Jamie Doyle

Personal information
- Date of birth: 23 May 1985 (age 39)
- Place of birth: Glasgow, Scotland
- Position(s): Midfielder

Team information
- Current team: Shettleston

Senior career*
- Years: Team / Apps / (Gls)
- 2002–2004: Leicester City / 5 / (0)
- 2004–2005: Ayr United / 38 / (10)
- 2005–2006: Albion Rovers / 30 / (1)
- 2007: Arbroath / 20 / (6)
- 2007–2009: Glenafton Athletic
- 2009–2010: Clyde / 7 / (0)
- 2010: Lanark United
- 2010–2011: Cumnock Juniors
- 2011: Pollok
- 2011–2012: Kirkintilloch Rob Roy
- 2012–: Shettleston

= Jamie Doyle (footballer, born 1985) =

Scottish footballer

Jamie Doyle (born 23 May 1985) is a Scottish football midfielder.

==Career==

Doyle began his career with Leicester City making his senior debut against FC Barcelona in a pre season friendly. After a few loan spells at Canvey Island and failing to get regular first team football, he returned home to Scotland in January 2004 to join Ayr United. He scored a goal on his debut for Ayr, in a 2–1 defeat away to Inverness Caledonian Thistle. Doyle left Ayr in June 2005, and after 6 months without a club, he joined Albion Rovers. He stayed with the Coatbridge outfit for a year, making 34 appearances, before signing for Arbroath in January 2007 for a fee of £12,000. He only made 20 appearances for Arbroath, and dropped out of the senior game to sign for Junior side Glenafton Athletic.

After two years with Glenafton, Doyle took part in Clyde's open trials, and was rewarded with a one-year contract after impressing in a friendly with Partick Thistle. He terminated his contract in January 2010 after making seven appearances, returning to Junior football with Lanark United.
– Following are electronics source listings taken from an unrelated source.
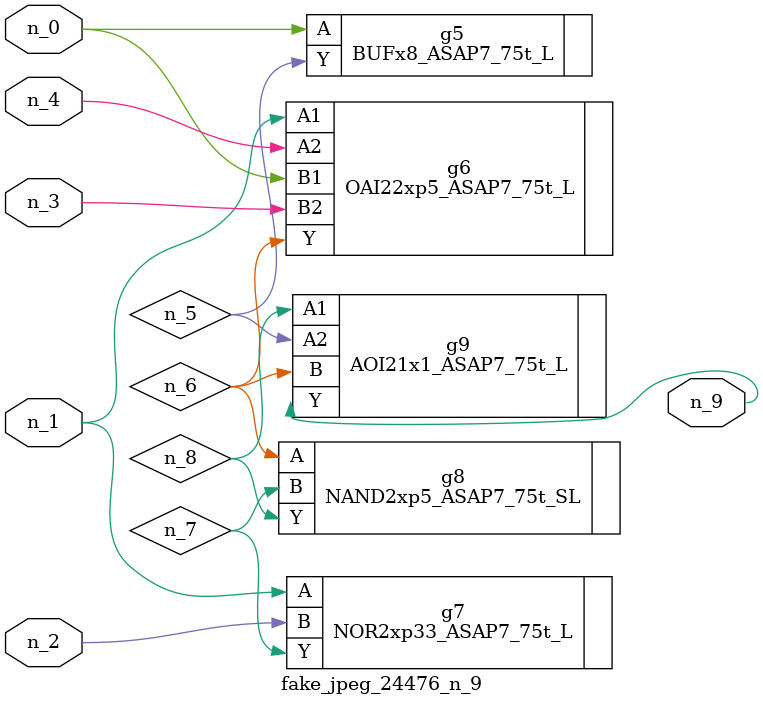
<source format=v>
module fake_jpeg_24476_n_9 (n_3, n_2, n_1, n_0, n_4, n_9);

input n_3;
input n_2;
input n_1;
input n_0;
input n_4;

output n_9;

wire n_8;
wire n_6;
wire n_5;
wire n_7;

BUFx8_ASAP7_75t_L g5 ( 
.A(n_0),
.Y(n_5)
);

OAI22xp5_ASAP7_75t_L g6 ( 
.A1(n_1),
.A2(n_4),
.B1(n_0),
.B2(n_3),
.Y(n_6)
);

NOR2xp33_ASAP7_75t_L g7 ( 
.A(n_1),
.B(n_2),
.Y(n_7)
);

NAND2xp5_ASAP7_75t_SL g8 ( 
.A(n_6),
.B(n_7),
.Y(n_8)
);

AOI21x1_ASAP7_75t_L g9 ( 
.A1(n_8),
.A2(n_5),
.B(n_6),
.Y(n_9)
);


endmodule
</source>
Doyle later played for Cumnock Juniors, Pollok and Kirkintilloch Rob Roy before signing for Shettleston in October 2012.

On 12 October 2013 Jamie Doyle again terminated his contract with Junior Side Shotts Bon Accord due to unpaid wages.

He returned to Junior Side Shettleston again, after his released from Shotts Bon Accord.